### Document passage ###

Breyer and Scalia Worth Watching -UPDATED

This article in Slate was intriguing:

The bear joke is a Scalia classic…“The story is about the two hunters who are out in the woods in their tent and there’s growling in the brush near them,” Scalia told the committee. “And they open the tent flap and there is a huge grizzly bear and they start running. … And—and the guy who’s a little heavier and he’s running behind, he says, ‘It’s no use. We’re never going to outrun that bear.’ And the guy who’s running in front says, ‘I don’t have to outrun the bear. I just have to outrun you!’ ”

As the Senate chamber dissolved in laughter, Scalia sharpened his point, just in case no one got it. “It’s the same with originalism,” he said, referring to his preferred theory of constitutional interpretation. He doesn’t have to prove that it’s the best theory. Gesturing toward Breyer, Scalia said, “I just have to show it’s better than his.”

Nobody expected any less. But the two justices killed before the Judiciary Committee, raising the question anew: Why don’t they do this every week?

### Listed records ###

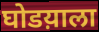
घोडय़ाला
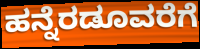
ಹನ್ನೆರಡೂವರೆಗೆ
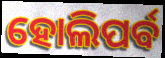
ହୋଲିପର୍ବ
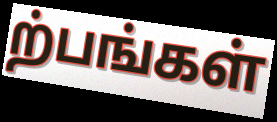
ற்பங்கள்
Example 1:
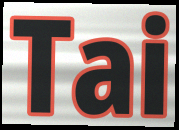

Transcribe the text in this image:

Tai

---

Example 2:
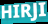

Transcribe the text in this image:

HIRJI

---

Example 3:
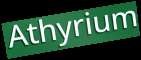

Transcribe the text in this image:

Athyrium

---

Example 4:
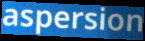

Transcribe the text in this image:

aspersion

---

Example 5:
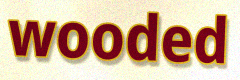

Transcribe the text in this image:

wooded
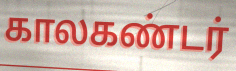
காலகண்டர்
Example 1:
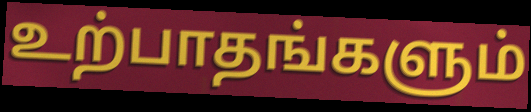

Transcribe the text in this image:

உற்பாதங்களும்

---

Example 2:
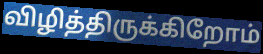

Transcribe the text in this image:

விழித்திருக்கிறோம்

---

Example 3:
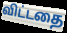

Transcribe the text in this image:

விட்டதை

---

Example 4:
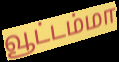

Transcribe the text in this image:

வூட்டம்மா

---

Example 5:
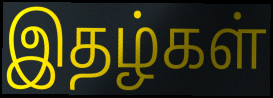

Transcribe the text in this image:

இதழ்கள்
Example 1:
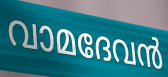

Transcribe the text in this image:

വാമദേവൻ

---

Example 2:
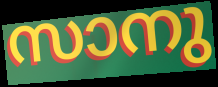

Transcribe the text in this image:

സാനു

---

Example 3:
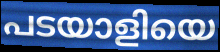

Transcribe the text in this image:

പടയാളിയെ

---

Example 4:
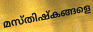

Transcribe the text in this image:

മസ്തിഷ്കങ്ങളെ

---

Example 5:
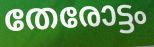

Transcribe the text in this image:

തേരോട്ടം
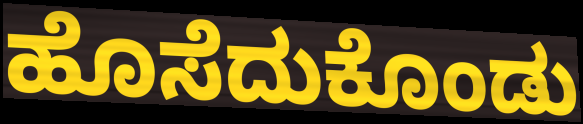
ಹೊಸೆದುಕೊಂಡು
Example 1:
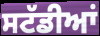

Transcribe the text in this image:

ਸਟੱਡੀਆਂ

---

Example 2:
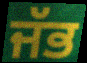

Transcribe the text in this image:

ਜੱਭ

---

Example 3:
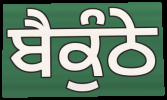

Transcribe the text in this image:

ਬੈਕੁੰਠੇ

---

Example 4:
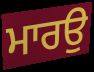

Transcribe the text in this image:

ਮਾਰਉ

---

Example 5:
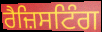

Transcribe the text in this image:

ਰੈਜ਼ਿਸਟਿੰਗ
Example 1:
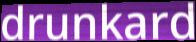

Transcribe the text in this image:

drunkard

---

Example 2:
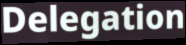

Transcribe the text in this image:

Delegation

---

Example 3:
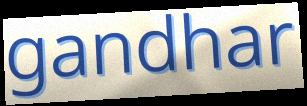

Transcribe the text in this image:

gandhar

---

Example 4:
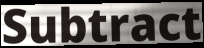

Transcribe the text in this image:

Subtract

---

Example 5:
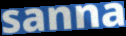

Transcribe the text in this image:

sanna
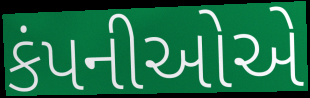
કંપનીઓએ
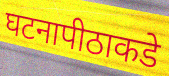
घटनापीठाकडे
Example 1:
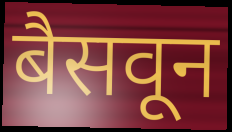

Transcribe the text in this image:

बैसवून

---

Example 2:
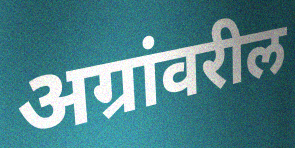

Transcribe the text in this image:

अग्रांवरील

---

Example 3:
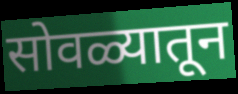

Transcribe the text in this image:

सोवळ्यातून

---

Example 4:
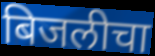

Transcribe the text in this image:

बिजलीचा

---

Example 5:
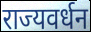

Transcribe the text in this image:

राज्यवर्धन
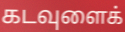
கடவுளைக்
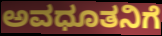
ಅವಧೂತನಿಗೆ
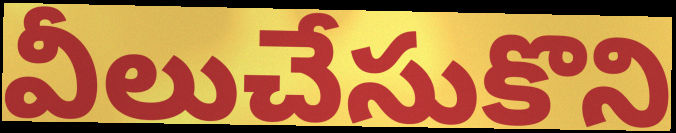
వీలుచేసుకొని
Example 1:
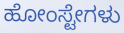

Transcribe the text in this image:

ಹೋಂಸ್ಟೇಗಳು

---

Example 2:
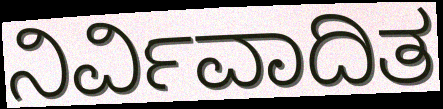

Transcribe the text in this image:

###

▶ _Things to do_:
A: In the post on Scalia and Breyer, copy the passage from "As the Senate" to "this every week?".
B: In the post on Scalia and Breyer, what is Scalia's preferred theory of constitutional interpretation?
C: Carry on the post on Scalia and Breyer from its final sentence.

▶ _Expected responses_:
A:
As the Senate chamber dissolved in laughter, Scalia sharpened his point, just in case no one got it. “It’s the same with originalism,” he said, referring to his preferred theory of constitutional interpretation. He doesn’t have to prove that it’s the best theory. Gesturing toward Breyer, Scalia said, “I just have to show it’s better than his.”

Nobody expected any less. But the two justices killed before the Judiciary Committee, raising the question anew: Why don’t they do this every week?

B: Originalism.

C:
I wanted more! Fortunately, Hot Air has posted the entire hearing and it clocks in at a difficult-to-watch-in-one-sitting 2.5 hours, but I’ve been watching it a few minutes at a time — last night I watched about 20 minutes while on an exercise bike and it made the miles speed by — and I must say, this is a remarkably fine peek at the workings of the SCOTUS, the way the Justices think and work together. I take particular pleasure in watching two erudite men speak so fluently and instructively, and with depth, humility and humor, on the Constitution, the Bill of Rights, the Federalist papers and more.

As Karl says at Hot Air, you can skip through the thing and at almost any stop you’ll find something worth listening to. It’s great at the one-hour mark. It’s great again eight minutes later when Senator Dianne Feinstein makes a bit of a fool of herself, but both Justices gently let her off the hook. Frankly, the video is riveting, and I really urge everyone to try to watch it, even piecemeal, as I am.

Speaking of the SCOTUS — they heard an argument against distinctions in religious hiring practices the other day, and seemed mighty troubled by it, with so-called “liberal” and “conservative” justices expressing amazment at the government’s line:

President Obama’s Equal Employment Opportunity Commission claimed during oral arguments before the U.S. Supreme Court last week that it can order a church to restore a fired minister to a teaching position.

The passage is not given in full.